Kiprah Dr. Adian Husaini, Adnin Armas, Dr. Anis Malik Thoha, Akmal Sjafril, dan Dr. Hamid Fahmy Zarkasyi sangat dinantikan. Apa yang antum tulis adalah bagian dari jihad intelektual, sebagaimana juga dilakukan para ulama kita. Dr. Musthafa as-Siba’i lewat al-Hadits Sebagai Sumber Hukum Kedua dan Orientalisme banyak mengungkap kekeliruan orientalis Goldziher dan murid-muridnya. Dr. Dhiyauddin Ra’is menulis buku Teori Politik Islam yang mengkritik buku sekuler, Islam dan Pemerintahan, karya Abdurraziq.

Imam Hasan al-Banna pernah menulis komentar atas buku tokoh sekuler Mesir, Dr. Thaha Husein, yang berjudul Mustaqbal Tsaqofah fi Mishr (Masa Depan Kebudayaan di Mesir), yaitu ketika sedang dalam perjalanan naik kereta. Imam Muhammad Abduh pernah menulis buku berjudul Ilmu Pengetahuan Menurut Peradaban Islam dan Kristen hanya dalam sehari karena geram dan marah Islam telah dihina dan diinjak-injak oleh seorang orientalis Perancis (Ernest Renan) pada saat itu. Syaikh Muhammad al-Ghazali menulis buku Min Huna Na’lam (Dari Sini Kita Ketahui) sebagai counter atas pemikiran sekuler Syaikh Khalid Muhammad Khalid dalam bukunya Min Huna Nabda (Dari Sini Kita Mulai) dan terbukti kemudian Syaikh Khalid mengakui kekeliruannya dan bertaubat dengan menarik bukunya tersebut dari peredaran dan menulis buku yang membela Islam.

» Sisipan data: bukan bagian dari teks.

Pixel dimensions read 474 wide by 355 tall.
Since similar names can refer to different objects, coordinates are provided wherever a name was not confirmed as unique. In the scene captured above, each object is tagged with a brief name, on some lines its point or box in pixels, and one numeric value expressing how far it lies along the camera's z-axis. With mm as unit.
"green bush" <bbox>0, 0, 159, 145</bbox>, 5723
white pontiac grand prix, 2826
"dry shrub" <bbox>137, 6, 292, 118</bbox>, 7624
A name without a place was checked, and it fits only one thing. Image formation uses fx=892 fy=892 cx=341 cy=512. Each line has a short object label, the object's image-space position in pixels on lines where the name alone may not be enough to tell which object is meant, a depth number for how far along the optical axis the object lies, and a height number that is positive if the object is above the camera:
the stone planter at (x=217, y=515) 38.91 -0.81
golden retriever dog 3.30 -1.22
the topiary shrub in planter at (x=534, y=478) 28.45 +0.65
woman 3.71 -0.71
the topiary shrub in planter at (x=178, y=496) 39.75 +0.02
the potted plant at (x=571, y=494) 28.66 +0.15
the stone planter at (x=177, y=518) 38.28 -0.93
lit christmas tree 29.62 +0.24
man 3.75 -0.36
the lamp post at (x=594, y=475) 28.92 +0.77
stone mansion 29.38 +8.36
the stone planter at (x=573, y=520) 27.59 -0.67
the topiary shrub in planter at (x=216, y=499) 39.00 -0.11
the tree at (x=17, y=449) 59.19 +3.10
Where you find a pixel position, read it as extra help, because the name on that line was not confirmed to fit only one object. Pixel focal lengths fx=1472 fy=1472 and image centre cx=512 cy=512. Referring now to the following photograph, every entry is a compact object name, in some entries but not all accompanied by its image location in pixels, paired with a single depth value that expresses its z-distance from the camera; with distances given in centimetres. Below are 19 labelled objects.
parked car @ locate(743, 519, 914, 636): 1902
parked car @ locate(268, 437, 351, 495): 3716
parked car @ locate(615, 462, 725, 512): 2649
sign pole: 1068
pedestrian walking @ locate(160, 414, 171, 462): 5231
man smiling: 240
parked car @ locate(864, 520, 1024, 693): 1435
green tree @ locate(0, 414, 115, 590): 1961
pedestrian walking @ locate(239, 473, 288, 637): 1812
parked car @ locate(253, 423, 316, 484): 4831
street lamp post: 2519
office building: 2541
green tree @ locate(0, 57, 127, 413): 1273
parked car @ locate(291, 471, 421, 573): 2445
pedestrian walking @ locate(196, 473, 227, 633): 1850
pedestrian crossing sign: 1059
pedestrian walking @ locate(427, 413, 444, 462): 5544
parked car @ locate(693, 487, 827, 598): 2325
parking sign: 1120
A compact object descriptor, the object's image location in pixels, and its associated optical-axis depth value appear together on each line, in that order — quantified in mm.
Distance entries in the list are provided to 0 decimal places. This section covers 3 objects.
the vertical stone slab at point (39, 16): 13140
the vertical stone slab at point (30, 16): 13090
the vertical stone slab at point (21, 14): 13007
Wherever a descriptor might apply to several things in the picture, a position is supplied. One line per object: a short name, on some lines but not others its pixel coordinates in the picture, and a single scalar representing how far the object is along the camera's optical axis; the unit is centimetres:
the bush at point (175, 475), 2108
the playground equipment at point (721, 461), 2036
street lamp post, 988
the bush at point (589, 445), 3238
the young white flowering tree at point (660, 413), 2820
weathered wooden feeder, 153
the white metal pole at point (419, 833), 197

Pekerjaan-pekerjaan seperti itu juga pernah dilakukan oleh ulama-ulama kita beberapa abad yang lalu. Imam al-Ghazali lewat karyanya, Mungidz min Dhalal, Ihya Ulumuddin, dan Tahafut Falasifah, mengungkapkan kerusakan pemikiran filsafat, kebatinan, dan kalam, lantas kemudian mengunggulkan tasawuf di atas pemikiran itu. Imam Bukhari dan Imam Muslim hanya mengumpulkan hadits-hadits shahih saja dalam kitab yang disusunnya, karena di zamannya banyak hadits-hadits palsu bermunculan. Untuk tetap menjaga kemurnian Islam, mereka bersusah payah mengumpulkan hadits-hadits shahih tersebut.

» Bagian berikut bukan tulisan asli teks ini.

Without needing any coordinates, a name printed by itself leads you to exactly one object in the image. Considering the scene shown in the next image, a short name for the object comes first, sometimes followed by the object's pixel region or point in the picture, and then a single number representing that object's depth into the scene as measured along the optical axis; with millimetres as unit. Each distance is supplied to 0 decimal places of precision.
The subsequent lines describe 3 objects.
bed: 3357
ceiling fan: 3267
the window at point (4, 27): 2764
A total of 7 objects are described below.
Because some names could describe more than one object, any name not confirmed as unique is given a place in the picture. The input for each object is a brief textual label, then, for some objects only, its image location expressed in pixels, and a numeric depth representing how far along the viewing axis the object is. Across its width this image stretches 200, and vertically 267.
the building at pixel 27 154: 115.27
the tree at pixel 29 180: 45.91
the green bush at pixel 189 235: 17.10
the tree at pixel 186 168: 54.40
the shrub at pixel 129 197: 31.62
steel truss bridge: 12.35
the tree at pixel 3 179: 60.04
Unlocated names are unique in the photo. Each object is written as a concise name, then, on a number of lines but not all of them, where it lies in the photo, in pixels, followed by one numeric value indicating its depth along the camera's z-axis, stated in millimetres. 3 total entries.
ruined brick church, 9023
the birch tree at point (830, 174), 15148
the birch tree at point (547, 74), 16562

Ulama seperti Ibnu Hazm telah menulis 400 jilid dalam berbagai bidang ilmu pengetahuan. Ia telah menjadikan buku-bukunya sebagai tameng dan senjata ketika menghadapi pihak musuh. Dia adalah seorang ulama terbesar yang pernah dilahirkan di tanah Andalus Spanyol. Seorang Yahudi bernama Ibnu an-Naghrilah di zaman Ibnu Hazm pernah menghina dan “menginjak-injak” al-Quran, namun tidak ada yang menegurnya apalagi menghukumnya. Bahkan pemimpin di negerinya, Badis bin Habus, justru membela si Yahudi itu. Dengan kemarahan yang menyala-nyala, Ibnu Hazm kemudian menulis buku berjudul ar-Rad’ ala Ibni an-Naghrilah al-Yahudi (Bantahan terhadap Ibnu an-Naghrilah si Yahudi).

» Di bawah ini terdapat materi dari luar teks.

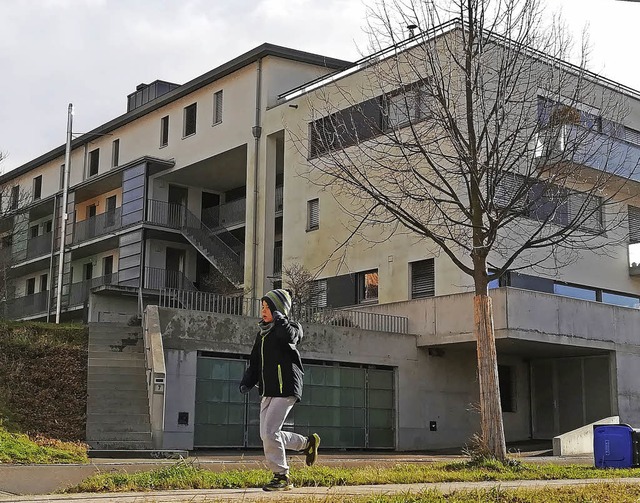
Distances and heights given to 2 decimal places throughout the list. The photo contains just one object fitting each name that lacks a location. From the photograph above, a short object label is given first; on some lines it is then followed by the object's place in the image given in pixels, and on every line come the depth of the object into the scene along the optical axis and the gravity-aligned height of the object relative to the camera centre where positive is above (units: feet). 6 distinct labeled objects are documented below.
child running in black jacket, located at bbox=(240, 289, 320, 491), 30.32 +1.39
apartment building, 82.69 +15.54
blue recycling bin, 52.70 -1.23
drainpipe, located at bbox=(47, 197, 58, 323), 146.00 +28.28
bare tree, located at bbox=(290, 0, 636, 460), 50.62 +16.59
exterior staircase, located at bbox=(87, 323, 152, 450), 65.26 +2.09
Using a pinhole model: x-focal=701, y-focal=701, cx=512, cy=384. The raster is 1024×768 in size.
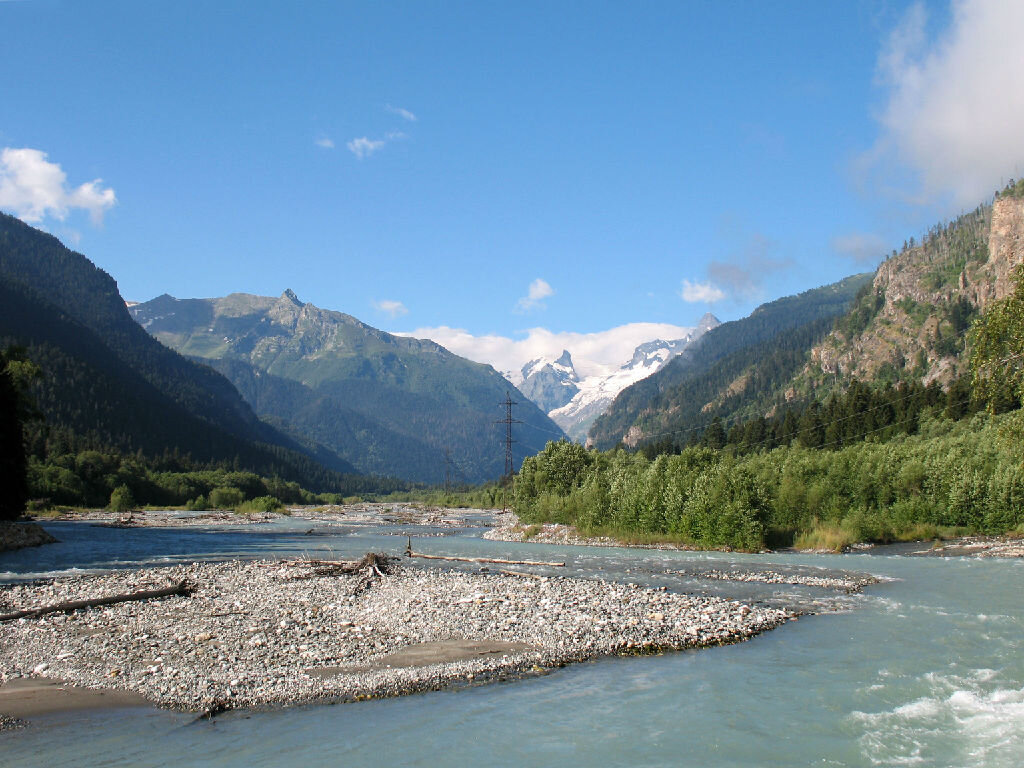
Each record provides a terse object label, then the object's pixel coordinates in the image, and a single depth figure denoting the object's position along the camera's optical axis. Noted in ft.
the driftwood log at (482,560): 152.89
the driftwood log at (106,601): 80.48
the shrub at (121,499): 433.89
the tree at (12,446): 193.06
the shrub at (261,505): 517.39
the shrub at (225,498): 545.85
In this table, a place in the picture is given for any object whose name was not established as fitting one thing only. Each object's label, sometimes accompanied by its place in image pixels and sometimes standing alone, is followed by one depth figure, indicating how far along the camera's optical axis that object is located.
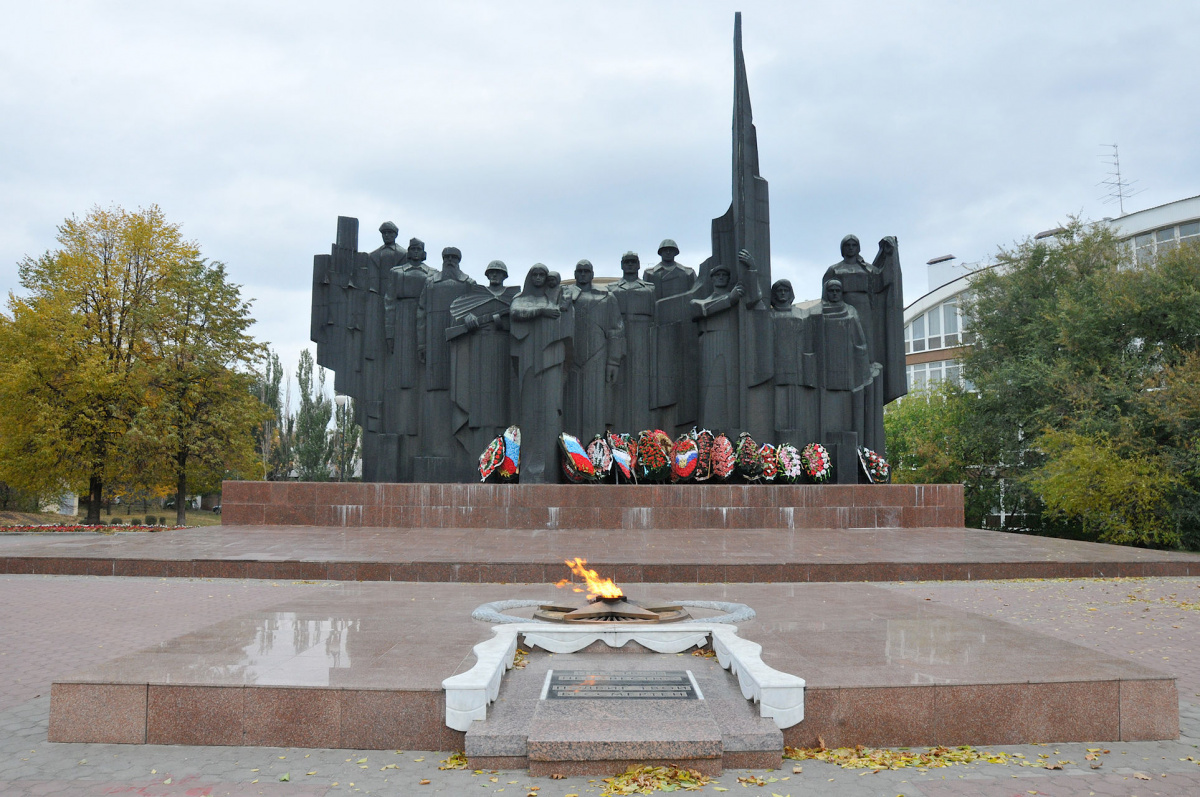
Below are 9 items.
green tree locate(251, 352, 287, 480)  34.69
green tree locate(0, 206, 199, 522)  21.66
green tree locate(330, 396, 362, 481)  34.22
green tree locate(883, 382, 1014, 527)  24.95
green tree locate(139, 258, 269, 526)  22.95
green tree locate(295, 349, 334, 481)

Begitupun dengan Imam Ibnu Taimiyah, beliau telah menulis kitab ash-Sharim al-Maslul ‘ala Syatim ar-Rasul sebagai respon terhadap seorang nashrani di zamannya yang telah menghina dan mencaci maki Rasulullah Saw.. Beliau juga menulis buku ar-Rad al-Aqwam Ala Ma Fi Kitabi Fushushil Hukmi yang merupakan respon terhadap pemikiran wahdatul wujud-nya Ibnu Arabi.

Dalam sejarah selalu terlihat para ulama berjihad di jalan ini. Mereka tidak akan tinggal diam ketika agamanya dihina dan dicaci maki. Mereka memiliki apa yang disebut "ghirah" atau kecemburuan dalam hatinya ketika melihat kemungkaran dihadapannya. Mereka menggoreskan ilmu mereka dalam lembar demi lembar kertas dengan sangat cepat. Sehingga ada yang mampu menulis buku hanya dalam sekali duduk, walaupun duduknya berjam-jam lamanya. Hal itu menunjukkan semangat yang membara dalam dadanya sehingga mampu menyelesaikan sebuah buku dalam waktu yang singkat.